Concentration in betting is also driven by the lucrative exchange of another flow of information. In-game data, the lifeblood of the betting industry, has been monetized by the leagues and sold to the sportsbooks. This data refers to the second-by-second action happening in games. Its standardization has benefited the leagues and protects the big platforms from outside competition.

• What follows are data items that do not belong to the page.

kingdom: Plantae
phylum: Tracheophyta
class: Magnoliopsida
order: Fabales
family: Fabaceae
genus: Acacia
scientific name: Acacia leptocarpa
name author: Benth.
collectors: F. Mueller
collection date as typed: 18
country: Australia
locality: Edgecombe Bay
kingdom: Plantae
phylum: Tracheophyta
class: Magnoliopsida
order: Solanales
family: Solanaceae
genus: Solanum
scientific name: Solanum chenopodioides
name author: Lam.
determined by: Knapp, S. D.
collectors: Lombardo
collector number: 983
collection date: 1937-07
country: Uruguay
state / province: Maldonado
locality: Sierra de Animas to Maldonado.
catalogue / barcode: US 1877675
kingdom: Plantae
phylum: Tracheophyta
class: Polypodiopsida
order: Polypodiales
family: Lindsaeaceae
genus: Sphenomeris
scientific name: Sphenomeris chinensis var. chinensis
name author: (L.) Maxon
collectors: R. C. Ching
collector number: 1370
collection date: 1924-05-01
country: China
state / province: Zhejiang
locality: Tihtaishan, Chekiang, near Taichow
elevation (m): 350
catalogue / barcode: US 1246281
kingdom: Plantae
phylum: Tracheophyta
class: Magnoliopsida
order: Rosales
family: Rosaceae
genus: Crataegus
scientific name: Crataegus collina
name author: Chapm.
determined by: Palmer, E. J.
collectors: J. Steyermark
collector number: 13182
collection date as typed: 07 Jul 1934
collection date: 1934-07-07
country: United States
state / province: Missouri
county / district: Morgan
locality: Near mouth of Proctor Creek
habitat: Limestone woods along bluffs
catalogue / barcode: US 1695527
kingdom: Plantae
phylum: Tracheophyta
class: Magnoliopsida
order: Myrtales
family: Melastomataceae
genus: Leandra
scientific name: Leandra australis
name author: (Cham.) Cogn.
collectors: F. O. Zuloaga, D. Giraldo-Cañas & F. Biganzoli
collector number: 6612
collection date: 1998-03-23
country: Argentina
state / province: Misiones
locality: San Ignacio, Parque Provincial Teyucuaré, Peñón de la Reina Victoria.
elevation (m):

Sportsbooks today have expanded the range of betting options to include thousands of live in-game opportunities, from the stat sheet of individual players to the outcomes of live plays, such as whether a team is going to score during an offensive possession. It’s the equivalent of high-frequency trading for betting, where information and speed determine success. For that to work, the platforms need instant access to live-game activity so their algorithm can generate odds, spreads, and game lines, which are constantly being updated.
The supply chain for this data is more complicated than it might appear. A broadcast to your home has a few milliseconds’ delay from the actual game. Even that tiny delay is too slow for a platform to offer valuable, adrenaline-driven bets.
In the early days of online betting, before the leagues claimed ownership, there was a free-for-all to capture the minutiae of game activity. It wasn’t uncommon to see “data scouts” in the stands at games with microphones and equipment, logging data and sending it back to HQ. After realizing the financial potential, the leagues fought for intellectual-property rights, which have been upheld in most states. Immediately, sports stadiums’ security began cracking down on suspected “data thieves” whispering into microphones tucked underneath their hoodies.
The betting platforms now need to purchase the game data from a cartel of third-party traders who’ve struck mega-deals with the leagues for the real-time game logs. (And some of these are big players: The key partner with the NFL on in-game data is Amazon Web Services.) The exclusivity of these partnerships with the leagues means a handful of traders can lease out the data to platforms at huge markups. It’s a major outlay that only the big betting platforms can afford, making competition nearly impossible.
“When you have a closed-off market with three providers that are in cahoots with the league, they determine what is the commercially reasonable price for the data,” said John Holden, a professor at Oklahoma State’s Spears School of Business, whose research focuses on the sports betting industry.
Online gambling in the U.S. is still largely unregulated. As with so many other markets, concentration gives a few large companies the ability to wield disproportionate power to undermine political action or write the rules themselves. Further concentration in this market would likely lead to the most predatory practices and expose consumers to the highest risk. Without more scrutiny, online betting won’t be a game for millions of gamblers.